Monty Hall Problem Sample size = 400
Finally, with a huge sample size of 400 trials, you can clearly see the separate distributions. It’s virtually impossible for a coin flip 50/50 to have a wining percentage greater than 55% with a sample size of 400. Meanwhile, it’s almost impossible for the Monty Hall distribution to have a winning percentage lower than 62%. Neither distribution produces many outcomes in this no-man’s land.
Power and Sample Size Analysis for the Monty Hall Problem
Ok, we’ve had our fun playing with the sampling distributions. Now, let’s get ready to perform a hypothesis test to answer this question. Hypothesis tests use sample data to draw conclusions about a population.
We’re performing an experiment, and our strategy will always be to switch. We’ll use a one-sample proportion test to determine whether we can reject the notion that the Monty Hall game follows the distribution that centers on 50%.

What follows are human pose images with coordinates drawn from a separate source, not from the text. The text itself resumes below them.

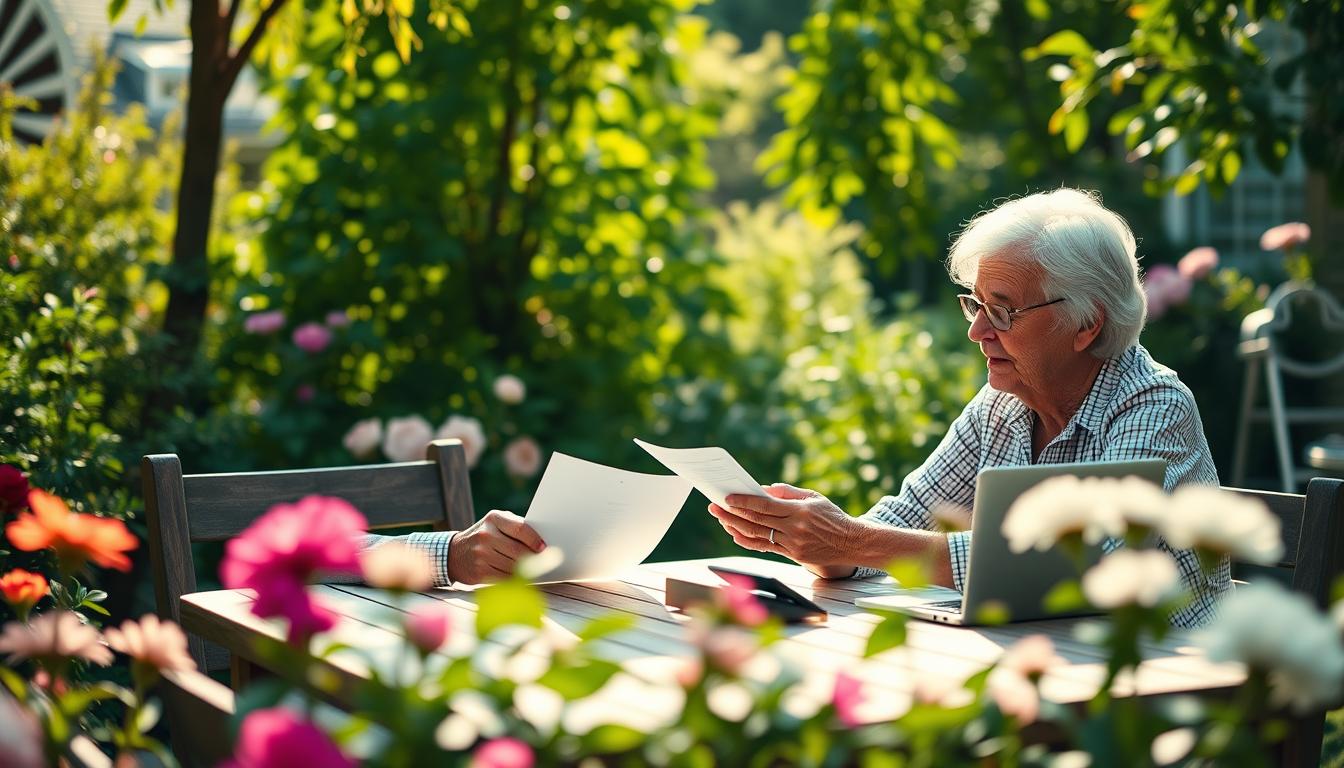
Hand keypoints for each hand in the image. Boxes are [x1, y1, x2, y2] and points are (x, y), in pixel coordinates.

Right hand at [447, 509, 545, 583]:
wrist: (455, 553)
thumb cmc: (485, 536)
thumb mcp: (496, 524)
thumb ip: (516, 528)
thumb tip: (542, 542)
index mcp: (494, 519)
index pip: (520, 528)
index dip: (534, 540)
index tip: (543, 547)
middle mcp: (486, 535)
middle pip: (518, 550)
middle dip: (533, 558)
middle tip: (545, 562)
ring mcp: (481, 554)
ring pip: (513, 566)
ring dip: (526, 570)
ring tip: (533, 569)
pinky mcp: (479, 571)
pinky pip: (505, 578)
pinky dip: (515, 579)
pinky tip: (519, 576)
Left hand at [708, 484, 858, 576]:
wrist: (852, 542)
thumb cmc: (832, 516)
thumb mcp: (813, 497)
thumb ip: (787, 492)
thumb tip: (762, 489)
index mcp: (799, 511)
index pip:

Before we perform this experiment, let’s do a power and sample size analysis to determine a sample size that will give us sufficient power to detect this difference. I’ll estimate the sample size necessary to produce 80%, 90%, and 95% power.

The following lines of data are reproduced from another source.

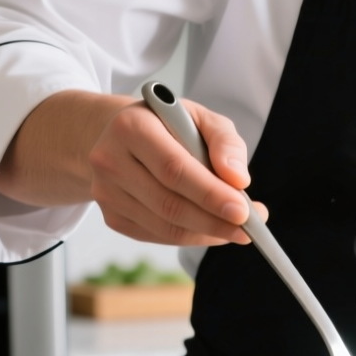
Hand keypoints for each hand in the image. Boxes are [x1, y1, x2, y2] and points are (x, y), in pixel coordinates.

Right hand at [0, 89, 261, 246]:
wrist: (120, 135)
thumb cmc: (168, 125)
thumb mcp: (201, 117)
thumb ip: (225, 143)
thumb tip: (239, 180)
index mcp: (131, 126)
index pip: (174, 169)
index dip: (210, 194)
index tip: (243, 212)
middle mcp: (110, 160)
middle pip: (168, 204)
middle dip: (214, 221)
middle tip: (248, 229)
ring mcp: (106, 192)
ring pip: (164, 226)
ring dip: (207, 234)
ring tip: (237, 230)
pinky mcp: (111, 215)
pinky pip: (158, 236)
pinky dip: (191, 237)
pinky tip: (211, 229)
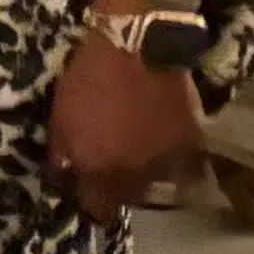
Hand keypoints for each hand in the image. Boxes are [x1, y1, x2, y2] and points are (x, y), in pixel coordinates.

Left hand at [49, 30, 204, 215]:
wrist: (139, 45)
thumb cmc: (89, 78)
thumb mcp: (60, 117)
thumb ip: (62, 154)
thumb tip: (64, 175)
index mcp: (100, 168)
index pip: (99, 208)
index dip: (93, 203)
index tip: (89, 193)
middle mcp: (137, 173)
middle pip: (129, 197)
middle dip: (118, 187)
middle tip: (110, 167)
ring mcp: (169, 158)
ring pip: (156, 180)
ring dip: (144, 172)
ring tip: (135, 151)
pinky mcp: (193, 141)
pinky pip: (179, 160)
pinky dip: (167, 154)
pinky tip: (156, 139)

I’ve told the software that I want to perform a One Proportion test and entered estimates for our expected proportion (0.67) and the comparison proportion (0.5). If this difference exists in the population, statistical power indicates the probability that our experiment will detect it. Power analyses are beneficial because they help you collect a large enough sample to detect a difference if it exists, but stops you from collecting an overly large sample because that can cost time and money.
The power and sample size results are below.
The output indicates that to obtain statistical power of 0.8, 0.9, and 0.95, we’d need sample sizes of 66, 87, and 107, respectively.
Statistical power of 80% is a standard benchmark. However, because obtaining a larger sample doesn’t cost more money, just a bit more time, I’m looking into higher levels of power. In the end, I’ll go with an even 100 samples, which produces a power of 93.7% (not shown).
Performing the Monty Hall Experiment at Home
My daughter and I used three playing cards to play the Monty Hall game at home. One card represented the prize door, and the other two were non-prize doors. My daughter was Monty, and I was the contestant. We played it 100 times.
For each trial, she’d randomize the three cards and then place them face down in a row while noting the location of the prize. I’d pick my card, and she turned over one of the other two cards while taking care not to reveal the prize. I’d always switch to the other card and record the results, which you can download in this CSV data file: MontyHallExperiment.
In our experiment, I won 64 times out of 100. I performed the One Proportion test by telling the software to compare the sample results (0.64) to the comparison proportion of 0.5.
The hypotheses for this test are the following:
- Null: The winning percentage for always switching equals 50%.
- Alternative: The winning percentage for switching does not equal 50%.
If we obtain a p-value that is less than our significance level (0.05), we can reject the null hypothesis and conclude that the expected winning percentage for switching in the Monty Hall game does not equal 50%.
The low p-value indicates that we can reject the null hypothesis and conclude that the expected winning percentage for switching in the Monty Hall Problem is not 50%. That’s consistent with what we know about the probabilities in the underlying game.
In closing, I do not doubt that the expected winning percentage is genuinely 66%. You can prove it using probabilities and logic. I think most of us accept this truth even though it’s admittedly a head scratcher at first! This problem was a useful way to illustrate various principles involved in hypothesis testing and a great way to showcase the proportions hypothesis test.
If you still don’t accept it, grab a friend, three playing cards, and play the game 100 times!